III. STANDARD OF REVIEW Under the Antiterrorism and Effective Death Penalty Act (“AEDPA”), codified in 28 U.S.C. § 2254, et. seq., a district court may not grant habeas corpus relief for a claim that a state court adjudicated on the merits unless the state court’s adjudication of the claim: (1) resulted in a decision that was contrary to, or involved an unreasonable application of, clearly established Federal law, as determined by the Supreme Court of the United States; or

(2) resulted in a decision that was based on an unreasonable determination of the facts in light of the evidence presented in the state court proceeding.

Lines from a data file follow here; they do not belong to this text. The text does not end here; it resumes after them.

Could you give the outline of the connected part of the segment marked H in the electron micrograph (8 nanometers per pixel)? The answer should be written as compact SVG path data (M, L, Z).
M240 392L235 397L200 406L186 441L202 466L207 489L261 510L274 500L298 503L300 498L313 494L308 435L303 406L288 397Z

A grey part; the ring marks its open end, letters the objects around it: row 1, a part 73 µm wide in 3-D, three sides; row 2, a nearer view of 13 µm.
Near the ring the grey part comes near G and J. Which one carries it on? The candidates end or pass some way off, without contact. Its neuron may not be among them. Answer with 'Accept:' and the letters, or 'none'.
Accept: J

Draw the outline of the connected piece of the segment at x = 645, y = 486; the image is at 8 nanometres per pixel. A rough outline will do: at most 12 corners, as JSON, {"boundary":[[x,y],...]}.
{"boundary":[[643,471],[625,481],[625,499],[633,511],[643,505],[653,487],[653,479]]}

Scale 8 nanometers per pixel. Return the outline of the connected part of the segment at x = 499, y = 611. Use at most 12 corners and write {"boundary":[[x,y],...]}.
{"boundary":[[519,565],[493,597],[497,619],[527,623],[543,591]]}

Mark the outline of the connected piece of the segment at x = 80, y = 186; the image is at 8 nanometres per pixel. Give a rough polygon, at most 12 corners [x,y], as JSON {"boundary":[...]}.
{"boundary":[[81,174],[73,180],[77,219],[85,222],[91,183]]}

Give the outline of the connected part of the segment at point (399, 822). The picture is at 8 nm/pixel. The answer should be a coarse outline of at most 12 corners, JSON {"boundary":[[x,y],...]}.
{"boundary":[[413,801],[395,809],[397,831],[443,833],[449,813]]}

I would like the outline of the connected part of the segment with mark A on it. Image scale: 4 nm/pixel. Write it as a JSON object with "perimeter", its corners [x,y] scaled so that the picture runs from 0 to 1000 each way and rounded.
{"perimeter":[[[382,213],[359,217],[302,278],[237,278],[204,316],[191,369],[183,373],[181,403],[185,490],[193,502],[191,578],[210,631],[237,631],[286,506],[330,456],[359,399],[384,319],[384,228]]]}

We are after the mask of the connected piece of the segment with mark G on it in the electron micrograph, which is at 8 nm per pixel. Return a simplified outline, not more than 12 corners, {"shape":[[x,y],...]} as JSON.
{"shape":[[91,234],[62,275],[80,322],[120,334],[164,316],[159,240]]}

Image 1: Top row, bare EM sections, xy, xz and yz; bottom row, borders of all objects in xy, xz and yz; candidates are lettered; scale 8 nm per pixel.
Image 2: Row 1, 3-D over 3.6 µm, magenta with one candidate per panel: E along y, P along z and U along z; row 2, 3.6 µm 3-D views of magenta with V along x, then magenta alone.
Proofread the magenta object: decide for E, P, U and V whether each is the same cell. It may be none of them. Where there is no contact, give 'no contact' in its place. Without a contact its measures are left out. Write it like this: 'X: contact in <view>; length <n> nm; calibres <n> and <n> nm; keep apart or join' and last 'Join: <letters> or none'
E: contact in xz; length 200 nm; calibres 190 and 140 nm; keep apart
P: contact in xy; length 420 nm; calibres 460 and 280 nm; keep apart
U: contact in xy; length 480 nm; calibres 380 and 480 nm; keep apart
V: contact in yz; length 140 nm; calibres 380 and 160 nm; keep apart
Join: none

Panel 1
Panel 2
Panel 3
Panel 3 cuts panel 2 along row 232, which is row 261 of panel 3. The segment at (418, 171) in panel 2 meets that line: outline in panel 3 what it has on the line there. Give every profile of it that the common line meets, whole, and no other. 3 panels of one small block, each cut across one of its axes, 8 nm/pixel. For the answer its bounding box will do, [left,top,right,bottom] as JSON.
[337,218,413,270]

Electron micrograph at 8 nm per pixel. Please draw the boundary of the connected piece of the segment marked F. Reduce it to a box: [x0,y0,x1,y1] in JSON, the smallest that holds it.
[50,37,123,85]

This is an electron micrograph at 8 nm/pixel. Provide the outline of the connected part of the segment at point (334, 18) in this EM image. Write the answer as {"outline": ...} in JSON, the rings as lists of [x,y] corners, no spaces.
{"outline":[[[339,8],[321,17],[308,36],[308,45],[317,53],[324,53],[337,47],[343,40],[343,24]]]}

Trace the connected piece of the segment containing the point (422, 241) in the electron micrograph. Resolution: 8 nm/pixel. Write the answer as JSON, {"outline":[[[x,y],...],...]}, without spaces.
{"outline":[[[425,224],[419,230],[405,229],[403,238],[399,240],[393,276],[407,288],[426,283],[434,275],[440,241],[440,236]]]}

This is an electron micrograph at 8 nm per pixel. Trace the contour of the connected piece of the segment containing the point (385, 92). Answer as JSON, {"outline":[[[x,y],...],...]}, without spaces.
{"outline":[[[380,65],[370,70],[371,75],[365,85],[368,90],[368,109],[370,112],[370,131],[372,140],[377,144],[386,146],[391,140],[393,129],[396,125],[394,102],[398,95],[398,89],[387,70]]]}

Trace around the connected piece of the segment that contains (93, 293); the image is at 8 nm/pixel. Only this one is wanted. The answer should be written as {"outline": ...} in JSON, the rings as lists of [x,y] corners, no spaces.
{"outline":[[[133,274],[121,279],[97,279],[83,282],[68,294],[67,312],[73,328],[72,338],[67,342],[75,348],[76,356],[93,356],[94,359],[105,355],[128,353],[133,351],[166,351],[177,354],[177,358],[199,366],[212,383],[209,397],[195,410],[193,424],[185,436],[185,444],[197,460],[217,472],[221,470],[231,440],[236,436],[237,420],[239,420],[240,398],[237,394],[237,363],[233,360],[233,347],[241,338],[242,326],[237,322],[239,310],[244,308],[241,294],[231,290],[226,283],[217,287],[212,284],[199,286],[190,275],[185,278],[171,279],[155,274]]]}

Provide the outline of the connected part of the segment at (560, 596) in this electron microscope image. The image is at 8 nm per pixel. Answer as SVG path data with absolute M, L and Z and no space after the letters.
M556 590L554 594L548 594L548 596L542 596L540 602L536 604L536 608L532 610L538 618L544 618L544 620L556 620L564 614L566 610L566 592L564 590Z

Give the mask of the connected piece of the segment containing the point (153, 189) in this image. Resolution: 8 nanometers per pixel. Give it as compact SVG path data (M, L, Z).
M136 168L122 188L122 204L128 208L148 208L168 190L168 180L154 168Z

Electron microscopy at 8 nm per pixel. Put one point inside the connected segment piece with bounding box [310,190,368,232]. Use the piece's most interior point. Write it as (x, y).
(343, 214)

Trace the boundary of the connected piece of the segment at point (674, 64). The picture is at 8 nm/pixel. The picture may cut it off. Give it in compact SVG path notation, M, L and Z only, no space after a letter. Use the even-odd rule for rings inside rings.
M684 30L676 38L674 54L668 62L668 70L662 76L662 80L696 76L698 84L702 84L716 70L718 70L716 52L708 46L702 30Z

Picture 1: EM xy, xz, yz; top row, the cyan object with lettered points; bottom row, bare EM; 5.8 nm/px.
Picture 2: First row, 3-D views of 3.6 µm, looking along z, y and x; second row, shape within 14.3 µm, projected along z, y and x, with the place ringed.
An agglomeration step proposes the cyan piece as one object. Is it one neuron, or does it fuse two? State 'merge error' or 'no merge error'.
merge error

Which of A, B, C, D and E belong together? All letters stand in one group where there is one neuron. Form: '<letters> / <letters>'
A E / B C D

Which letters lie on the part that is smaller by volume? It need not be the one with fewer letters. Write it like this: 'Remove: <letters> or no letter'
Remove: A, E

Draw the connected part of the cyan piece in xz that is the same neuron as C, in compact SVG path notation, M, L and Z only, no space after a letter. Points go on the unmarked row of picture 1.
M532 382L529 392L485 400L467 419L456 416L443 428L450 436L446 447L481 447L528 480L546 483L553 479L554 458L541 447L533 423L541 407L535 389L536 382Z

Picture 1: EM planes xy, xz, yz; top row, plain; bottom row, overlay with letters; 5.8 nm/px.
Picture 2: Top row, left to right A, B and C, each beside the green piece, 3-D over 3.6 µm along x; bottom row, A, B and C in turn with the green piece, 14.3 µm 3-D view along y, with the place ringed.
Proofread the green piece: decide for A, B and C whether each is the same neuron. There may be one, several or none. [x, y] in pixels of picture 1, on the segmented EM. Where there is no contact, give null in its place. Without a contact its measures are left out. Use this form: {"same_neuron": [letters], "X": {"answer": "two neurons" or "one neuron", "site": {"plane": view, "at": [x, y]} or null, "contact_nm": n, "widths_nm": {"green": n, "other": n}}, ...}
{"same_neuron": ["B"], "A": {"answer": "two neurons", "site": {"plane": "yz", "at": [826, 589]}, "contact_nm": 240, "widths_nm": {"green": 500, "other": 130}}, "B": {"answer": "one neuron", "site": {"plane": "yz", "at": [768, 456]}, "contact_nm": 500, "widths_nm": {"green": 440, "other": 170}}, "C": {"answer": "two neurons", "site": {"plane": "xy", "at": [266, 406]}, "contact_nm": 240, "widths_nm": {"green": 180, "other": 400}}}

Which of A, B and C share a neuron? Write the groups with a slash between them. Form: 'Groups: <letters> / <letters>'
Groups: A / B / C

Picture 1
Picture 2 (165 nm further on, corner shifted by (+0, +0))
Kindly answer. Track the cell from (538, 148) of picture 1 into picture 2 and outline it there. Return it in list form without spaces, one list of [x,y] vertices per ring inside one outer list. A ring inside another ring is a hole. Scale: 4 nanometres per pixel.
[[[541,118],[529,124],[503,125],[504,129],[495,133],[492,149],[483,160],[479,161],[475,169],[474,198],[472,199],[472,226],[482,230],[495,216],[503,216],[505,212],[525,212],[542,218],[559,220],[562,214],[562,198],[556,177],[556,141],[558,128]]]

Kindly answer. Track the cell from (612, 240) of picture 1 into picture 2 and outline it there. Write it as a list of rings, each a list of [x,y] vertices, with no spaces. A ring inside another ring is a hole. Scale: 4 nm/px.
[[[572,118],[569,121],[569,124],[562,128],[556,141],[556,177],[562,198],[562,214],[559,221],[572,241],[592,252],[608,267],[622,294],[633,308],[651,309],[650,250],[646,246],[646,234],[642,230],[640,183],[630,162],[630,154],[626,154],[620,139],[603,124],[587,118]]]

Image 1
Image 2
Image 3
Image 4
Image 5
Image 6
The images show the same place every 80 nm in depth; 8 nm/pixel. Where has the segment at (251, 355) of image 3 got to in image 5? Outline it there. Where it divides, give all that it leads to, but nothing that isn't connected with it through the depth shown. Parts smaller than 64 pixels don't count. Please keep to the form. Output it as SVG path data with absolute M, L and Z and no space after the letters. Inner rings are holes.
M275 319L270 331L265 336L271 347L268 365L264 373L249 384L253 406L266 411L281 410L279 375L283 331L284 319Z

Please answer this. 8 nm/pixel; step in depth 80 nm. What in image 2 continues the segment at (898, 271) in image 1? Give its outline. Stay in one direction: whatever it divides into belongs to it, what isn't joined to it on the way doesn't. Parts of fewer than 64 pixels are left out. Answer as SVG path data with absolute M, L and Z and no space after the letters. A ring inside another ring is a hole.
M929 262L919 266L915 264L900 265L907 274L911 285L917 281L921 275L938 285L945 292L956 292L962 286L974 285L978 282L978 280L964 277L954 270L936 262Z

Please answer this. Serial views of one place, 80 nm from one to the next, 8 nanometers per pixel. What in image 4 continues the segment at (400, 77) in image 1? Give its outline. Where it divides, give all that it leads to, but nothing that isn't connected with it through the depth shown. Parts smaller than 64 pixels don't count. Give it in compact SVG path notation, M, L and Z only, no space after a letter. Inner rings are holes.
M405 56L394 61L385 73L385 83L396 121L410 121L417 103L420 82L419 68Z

28 U.S.C. § 2254(d)(1)–(2). The § 2254(d) standard is difficult to satisfy. Montgomery v. Bobby, 654 F.3d 668, 676 (6th Cir. 2011) (noting that “§ 2254(d), as amended by AEDPA, is a purposefully demanding standard . . . ‘because it was meant to be’”) (quoting Harrington v. Richter, 131 S. Ct. 770, 786 (2011)). When evaluating the evidence presented in State court, a federal habeas court presumes the correctness of the state court’s factual findings unless the petitioner rebuts that presumption with clear and convincing evidence. See 28 U.S.C. § 2254(e)(1).

IV. ANALYSIS A. Sufficiency of the Evidence Petitioner claims that the evidence was insufficient to support his second-degree murder conviction [Doc. 1 p. 34–36]. In its opinion affirming this conviction, the TCCA described the elements of a second-degree-murder conviction and the theory of criminal responsibility under Tennessee law as follows: [S]econd degree murder is the “knowing killing of another.” T.C.A. § 39–13– 210(a)(1). “A person is criminally responsible as a party to an offense, if the offense is committed by the person’s own conduct, by the conduct of another for which the person is criminally responsible, or by both.” T.C.A. § 39–11–401(a). Additionally, criminal responsibility for the actions of another arises when the defendant, “[a]cting with intent to promote or assist the commission of the offense, or to benefit in the proceeds or results of the offense, ... solicits, directs, aids, or attempts to aid another person to commit the offense.” Id. § 39–11– 402(2); see State v.